Direktur Jenderal Imigrasi Hendarsam Marantoko di Jakarta, Selasa, mengatakan sanksi pidana dikenakan untuk memberi efek jera dan mencegah masuknya warga negara asing (WNA) yang berniat tidak baik di Indonesia.
"Ini pesan dari kami kepada warga negara asing yang beritikad tidak baik, kemudian melakukan suatu tindak pidana. Jangan membayangkan bahwa akan dideportasi saja. Kami akan kenakan tindak pidana, masuk bui, masuk penjara, intinya seperti itu," kata Hendarsam.
Seperti hari ini, Ditjen Imigrasi melimpahkan berkas 10 orang WNA investor palsu ke Kejaksaan Negeri Kota Tangerang. Kesepuluh WNA tersebut terdiri atas delapan orang asal Pakistan berinisial ZU, J, L, SA, QU, FUR, HU, dan JK, serta dua orang WNA asal Irak berinisial RAM dan PAH.
Para WNA itu masuk ke Indonesia menggunakan visa investor, melalui Bandara Internasional Soekarno-Hatta, Tangerang, Banten.
Karena keberadaan mereka sebagai investor, tetapi tinggal di satu apartemen yang mencurigakan, hingga akhirnya petugas Imigrasi Tangerang melakukan penyidikan.
Hasil pemeriksaan ditemukan fakta dokumen yang digunakan para WNA untuk mengurus visa investor, seperti akte notaris dan rekening koran perusahaan, semuanya fiktif.
"Jadi, hal-hal tersebut yang mengindikasikan bahwa telah terjadi suatu perbuatan melawan hukum atau pidana," ujar Hendarsam.

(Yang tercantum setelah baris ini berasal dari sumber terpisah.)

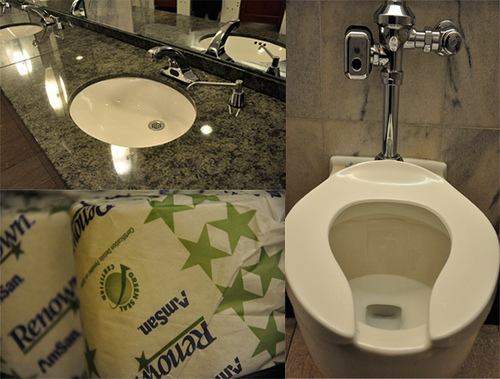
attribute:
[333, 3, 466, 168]
valve — chrome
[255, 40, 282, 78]
soap pump — chrome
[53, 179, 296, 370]
toilet paper — wrapped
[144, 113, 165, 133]
drain — chrome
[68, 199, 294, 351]
toilet paper — wrapped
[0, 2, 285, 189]
countertop — grey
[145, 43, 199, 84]
faucet — chrome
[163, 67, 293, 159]
pump — chrome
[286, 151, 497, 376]
toilet — white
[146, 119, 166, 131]
drain — metal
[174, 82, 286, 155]
countertop — marble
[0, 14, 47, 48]
sink — white, inset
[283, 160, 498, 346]
seat — white 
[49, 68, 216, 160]
sink — white, inset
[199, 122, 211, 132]
light — white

Kepala Kantor Imigrasi Tangerang Hasanin menambahkan dugaan pelanggaran yang dilakukan para WNA adalah tindak pidana pemalsuan data dan memberikan keterangan tidak benar untuk memperoleh visa dan izin tinggal investor, namun dalam praktiknya tidak memiliki aktivitas bisnis yang nyata.
Kepala Kantor Wilayah Ditjen Imigrasi Banten Barron Ichsan mengatakan motif para WNA tersebut masuk ke Indonesia untuk mendapatkan Izin Tinggal Terbatas (ITAS) yang akan digunakan untuk masuk ke Inggris.
"Motif dari mereka, Indonesia bukan negara tujuan. Negara tujuannya Eropa (Inggris). Jadi, mereka sengaja mendapatkan ITAS Indonesia untuk mempermudah mereka memperoleh visa Eropa," kata Barron.
Kesepuluh WNA tersebut disangkakan melanggar Pasal 123 huruf b Undang-Undang Nomor 6 Tahun 2011 tentang Keimigrasian juncto Undang-Undang Nomor 1 Tahun 2026 tentang Penyesuaian Pidana, dengan ancaman pidana maksimal 5 tahun penjara dan denda paling banyak kategori IV.